We paged through till we found it: On October
28, 1879, Samuel Harvey had purchased a “traveling portmanteau” from R. J. McClanahan's store for
3.50.

“What's a portmanteau?” I asked.

“Suitcase,” Yasmeen said, without looking up from the page she was reading.

“I guess he never got to use it,” I said. “He died on October thirty-first—I've seen his grave.”

Yasmeen sighed a huge sigh, and when I looked at her face, it had this gross, dreamy expression. Usually I can forget that Yasmeen's a girl, but sometimes it is hard.

“This is so romantic!” she said. “Should I read it to you?”

“No,” I said.

“Oh, come on,” she said,
“please.”

“Give it over, and I'll read it myself,” I said.

“It's only a piece of a longer letter,” Professor Popp said. “I looked for more, but this is all that's here.”

Frowning, Yasmeen handed me the sheet of stationery. It was so old it crinkled like it might shatter into confetti. I don't know how, exactly,
but I could see right away that the writing was feminine. The letters were large and round, much different from Mr. Harvey's spidery black scrawl.

This must have been a middle page because it started midsentence:

. . . 
be with you always, dearest Floyd, but you know our circumstances make it impossible. We are star-crossed like the tragic lovers of yore. If only I had I met you sooner, if only my parents had been less bent on marrying off their old-maid daughter to a wealthy man, if only I had been a woman of some means of my own—were any of these “if onlys” satisfied, then I might have been your own Marianne. Alas, this will never
 . . .

I looked up at Yasmeen. She still had the dreamy expression. “Listen, Yasmeen, this is really important, right? It confirms part of the story.”

Yasmeen nodded. “It's from Marianne Harvey to stouthearted Floyd. It must be.”

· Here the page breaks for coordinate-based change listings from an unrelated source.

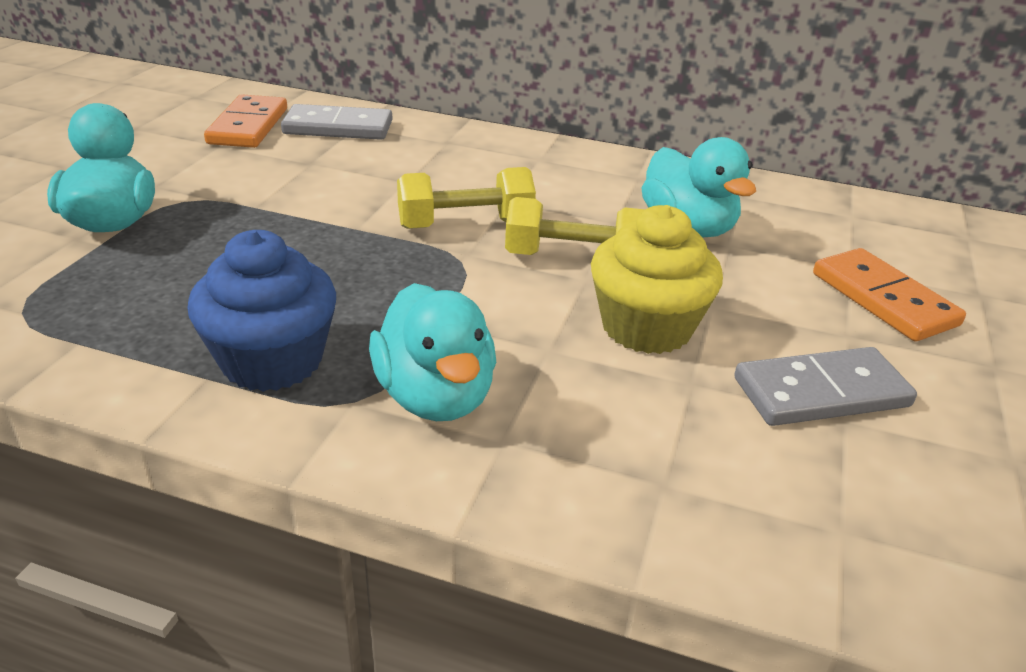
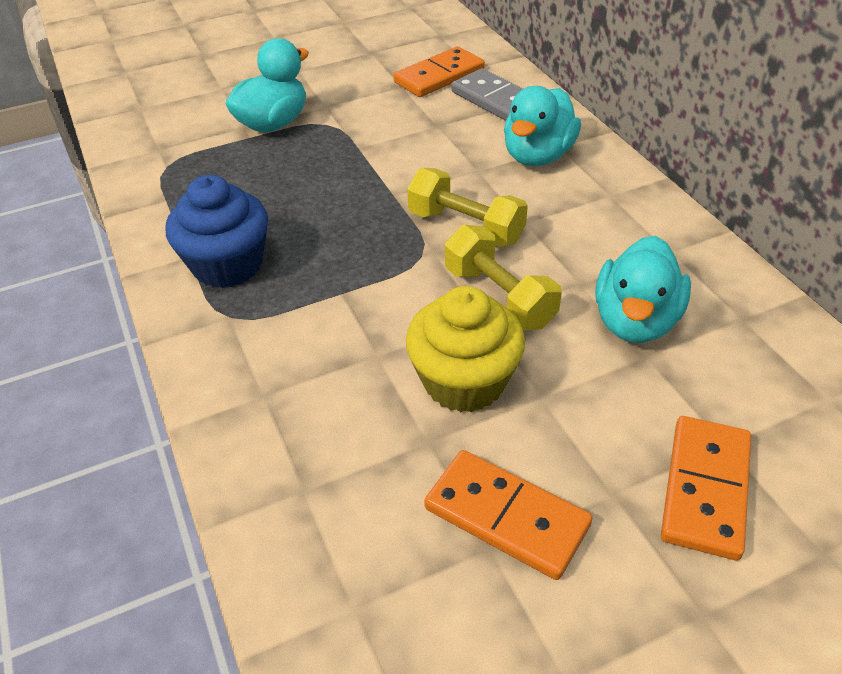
camera: 50 degrees right, 10 degrees up
(435, 396) = (270, 342): turquoise duck -> turquoise duck (538, 156)
(821, 392) = (506, 516): grey domino -> orange domino

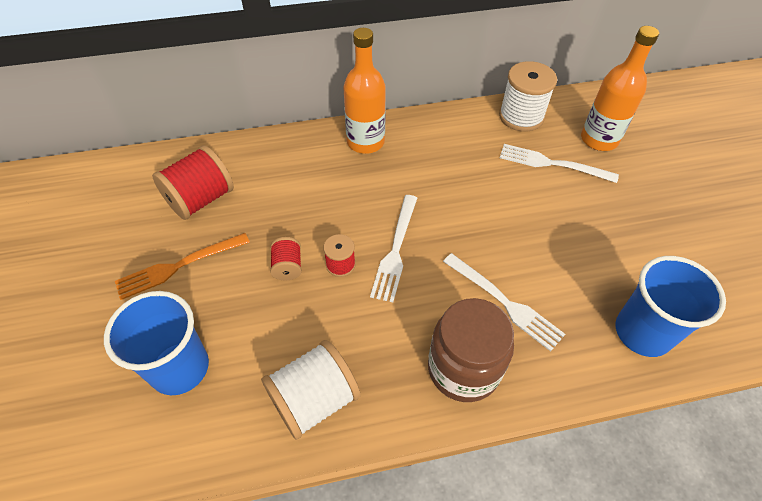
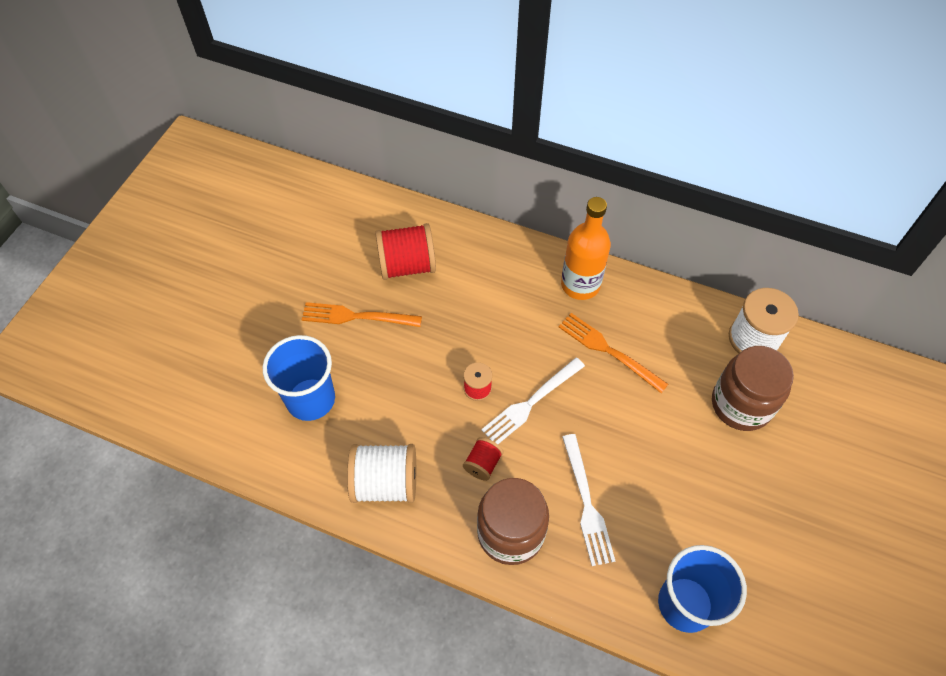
camera: 35 degrees right, 5 degrees up
(287, 267) = (435, 365): red spool -> red spool (483, 464)
(425, 177) = (607, 350): none -> orange fork
(551, 164) = (741, 404): white fork -> brown jar
(599, 139) = (814, 407): orange bottle -> none

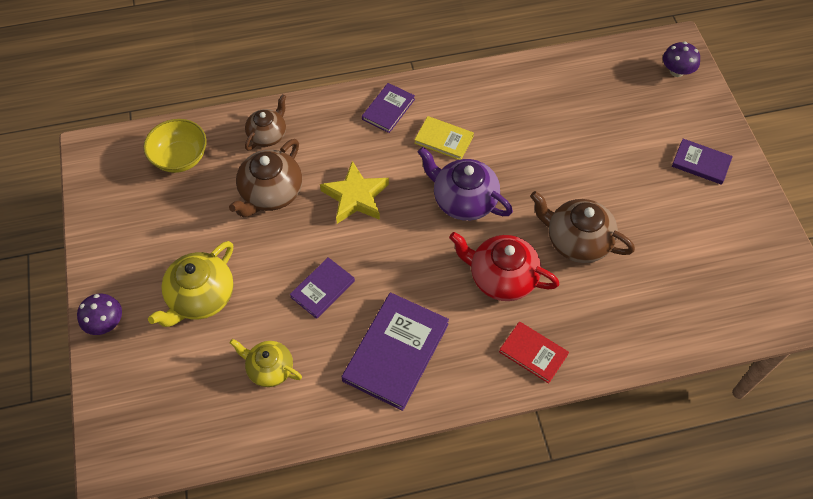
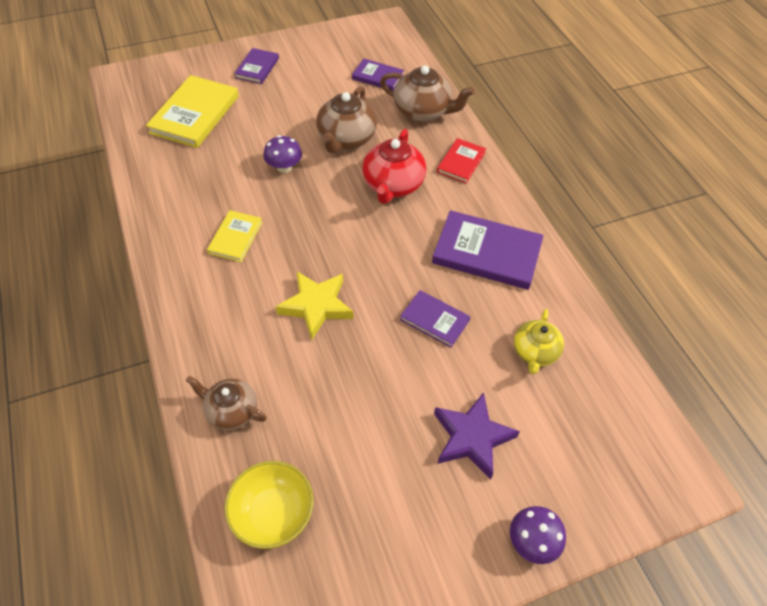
camera: 100 degrees left, 5 degrees down
(200, 297) = (472, 437): yellow teapot -> purple star
(270, 193) = (320, 391): brown teapot -> brown teapot (423, 111)
(388, 109) = (192, 290): purple book -> purple book (377, 77)
(463, 200) = (311, 216): purple teapot -> none
(618, 107) = (195, 114): none -> yellow book
(676, 71) = (152, 78): purple mushroom -> purple mushroom (284, 167)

“Who?” Professor Popp said. “What?”

We explained that Mrs. Harvey was beautiful, that people said she had a sweetheart, and the sweetheart was the same guy who found her body, Floyd. Professor Popp nodded. “This would seem to confirm that there was a romance, and further, it would seem that she was calling an end to it. But I believe there may also be something more.”

“What?” Yasmeen said.

“Consider
where
I found the letter,” said Professor Popp. “It was tucked in the pages of Gilmore Harvey's ledger book. I haven't had a chance to look closely, but as far as I can tell, his is the only writing in the book. Do you see what I'm getting at?”

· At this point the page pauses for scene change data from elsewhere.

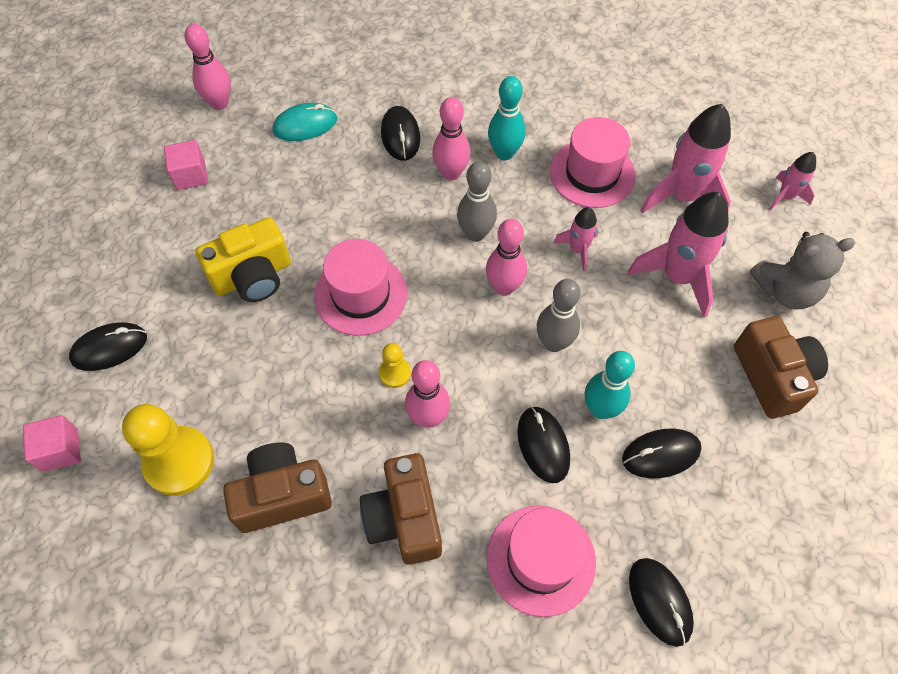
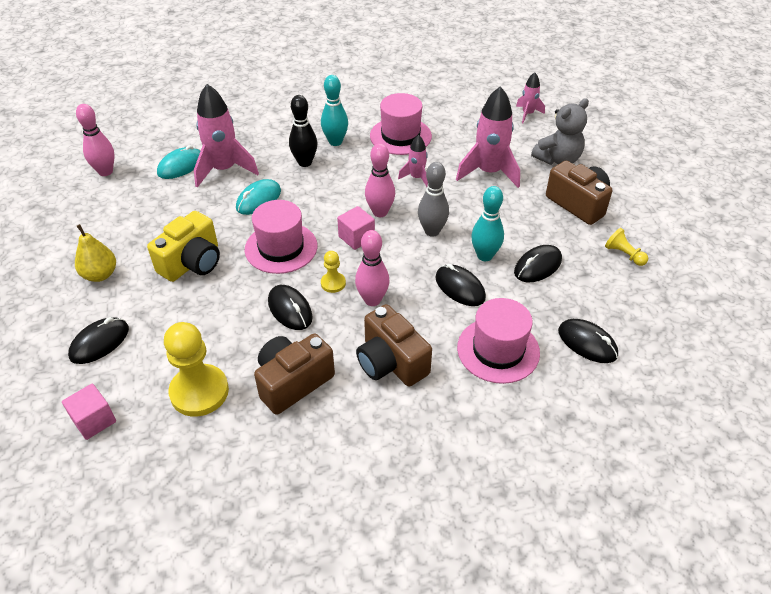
camera: 25 degrees left, 15 degrees down
(150, 253) = (100, 275): none -> yellow pear
(190, 175) = (106, 219): pink cube -> pink cube (356, 237)
(369, 211) = (258, 200): none -> turquoise mouse
(400, 136) = (256, 152): black mouse -> black mouse (290, 309)
(451, 173) = (305, 162): pink bowling pin -> black bowling pin
(475, 234) = (342, 190): grey bowling pin -> none
(682, 196) = (465, 131): pink rocket -> pink rocket (224, 170)
(789, 485) = (624, 254): none -> yellow pawn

I nodded. “Gilmore Harvey was never supposed to see this letter—but he did, and that means he knew his wife had a sweetheart. And if he knew—well, then I guess it's the way the rumors said. That could be a reason to kill her.”

“But now I'm not so sure he
did
kill her,” Yasmeen said. “I mean—if Dad's right that ghosts
come back seeking justice, what justice is his ghost seeking now?”

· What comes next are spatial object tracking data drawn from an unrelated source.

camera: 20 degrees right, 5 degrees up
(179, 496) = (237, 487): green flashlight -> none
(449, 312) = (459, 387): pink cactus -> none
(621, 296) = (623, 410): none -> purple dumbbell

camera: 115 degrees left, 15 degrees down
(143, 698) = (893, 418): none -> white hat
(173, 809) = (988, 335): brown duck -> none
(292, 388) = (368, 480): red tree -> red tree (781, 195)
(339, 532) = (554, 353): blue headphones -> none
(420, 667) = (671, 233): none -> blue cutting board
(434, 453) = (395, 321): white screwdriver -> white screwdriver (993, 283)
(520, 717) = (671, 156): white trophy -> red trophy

“Then there's the cat,” I said. “Marianne's smart black cat, who supposedly killed Gilmore Harvey.”

“It was a
cat
that killed Mr. Harvey?” Mr. Popp said.

“That's how the story goes,” Yasmeen said. “Killed him in revenge after Mr. Harvey killed Marianne. And after that the cat was killed, too—drowned in the Harveys' well.”

Mr. Popp shook his head. “Quite a gothic tale,” he said. “But whatever the truth may be, you're not going to learn it on a school night.”

I picked up the book and the newspapers. “Thanks for dinner,” I said, “and for helping us.”

On the short walk back home, my head was spinning. I was thinking about the receipt. I was thinking about the ledger book. But most of all I was thinking about that love letter.

Of course, knowing what happened to her, I felt totally terrible for beautiful Marianne Harvey. I mean, there she was, stuck with an old,
ugly, mean husband and in love with a young guy who worked for him. I guess she must have been really unhappy. At the same time, though, hadn't she been unfair to her husband? I mean, once you get married, you aren't supposed to have sweethearts anymore.

But from the letter, it sounded like she was calling off the romance. So maybe she was trying to be good after all.

Luau met me at the front door and side-rubbed my leg, which meant,
Greetings, Alex. Believe it or not, my food bowl is empty!
I bent down and tickled him under his chin. “You know what, Luau?” I said. “You're lucky to be a cat.”